Upper Snake River Trappers of Idaho, Inc.
The Upper Snake River Trappers of Idaho was organized by a small group of about 25 southeastern Idaho trappers in the Fall of 2001 to address the needs of the trappers of southeastern Idaho and to promote trapping throughout Idaho and the United States. The organization was initiated with a limited amount of resources provided from $100 loans from 18 local trappers:
- Gerald Arnell (Montpelier)
- George Bradford (Idaho Falls)
- Robert Gokey (Roberts)
- Bill Kelly (Idaho Falls)
- Wayne Ruffridge (Chubbuck)
- Mark Buttars (Idaho Falls)
- Boyd Hammond (rural Blackfoot)
- Delane Kritsky (Chubbuck)
- Bart Smith (Rexburg)
- John Contor (Blackfoot)
- Kim Holbrook (Idaho Falls)
- Dean Michaelson (Paris)
- John Smith (Rexburg)
- Tlya Barker (Idaho Falls)
- Steve Fitzwater (Dubois)
- Bud Keller (Preston)
- Milt Olson (Idaho Falls)
- Kent Young (Idaho Falls)
Since that meager beginning, the USRT has grown to a highly viable trapping organization of about 200 members supporting trapping in Idaho and throughout the United States.
The bylaws of USRT outlined an organizational structure comprising a Board of Directors with 5 members: an Elections Director; a Public Relations Director; a Fur Sale Director; a Fish and Game/Legislative Director; and an National Trappers Association (NTA) Director; a Chairman of the Board was to be elected by the members of the Board of Directors to serve one-year terms. The first members elected to serve on the Board of Directors were Mark Buttars (Elections Director), Brett Johnson (Public Relations Director), Bill Kelly (Legislative Director), Boyd Hammond (Fur Sales Director) and Kenn Johnson (NTA Director), with Mark Buttars being subsequently elected to serve as Chairman of the Board.

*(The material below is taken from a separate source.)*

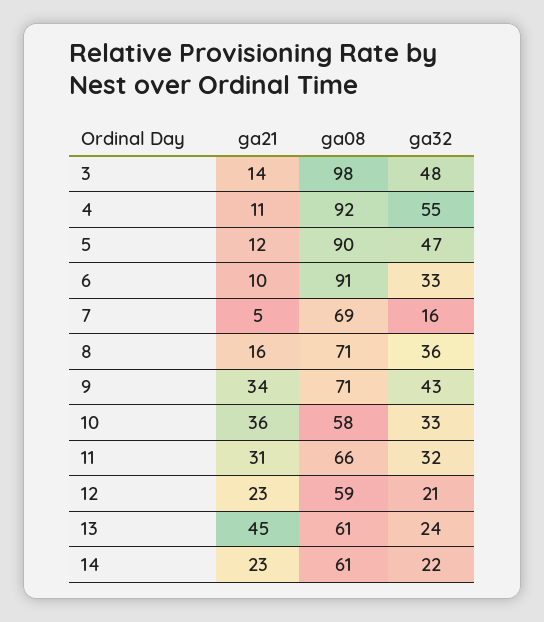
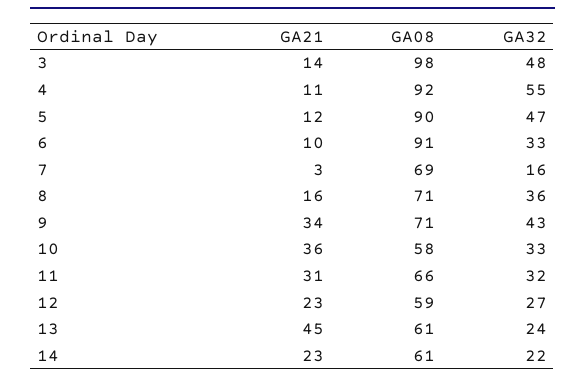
ga21, 7: 5 -> 3
ga32, 12: 21 -> 27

Within a 3 months of the establishment of the USRT, the organization had held its first Fur Sale to serve the trappers of eastern Idaho and as an affiliate of the National Trappers Association, had committed to host the first and second National Trappers Association Western Convention in Blackfoot, Idaho. The latter commitments involved a major challenge for the fledgling association because it was estimated that more than 50 volunteers would be needed to manage and operate the western conventions each year. The 2002 and 2003 NTA Western Conventions were held in June, 2002 and 2003, and were a major successes by attracting more than 750 trappers each year from throughout the western states and some states east of the Mississippi River. Within 8 months of organization, the USRT had made its mark on the national trapping scene and had obtained a level of financial security that sufficient funds were available to continue regular operations as well as reimburse all 18 members for funds they provided for the startup loans for the organization.
Since those early beginnings, the USRT has continued to offer service to the trappers of Idaho by providing an annual fur sale in Blackfoot during January of each year, supporting the National Trappers Association both financially and by providing personnel (one of our members has served as President of the NTA and another as the Western Director), offering recommendations and public testimony concerning trapping and other wildlife issues to the Idaho Department of Fish and Game, supporting the young people of the State of Idaho by offering the $1500 annual Trina Johnson Memorial Scholarship for a family member of a trapper to attend a college or university, supporting youth baseball in southeastern Idaho and participation in other youth activities in the area. In 2006, the USRT hosted the Fifth Annual NTA Western Convention again held in Blackfoot.
The USRT continues to hold important its objectives of 1) promoting sound conservation and management of the fur resources in the State of Idaho and throughout the United States; 2) to stand and fight against those forces attempting to destroy trapping as our heritage, as a sport, as an important wildlife management tool, and as a legitimate means of livelihood within Idaho and the United States; 3) to educate the public about the history, status, importance of trapping and other consumptive uses of wildlife in this country; and 4) to provide maximal service to the trappers of Idaho.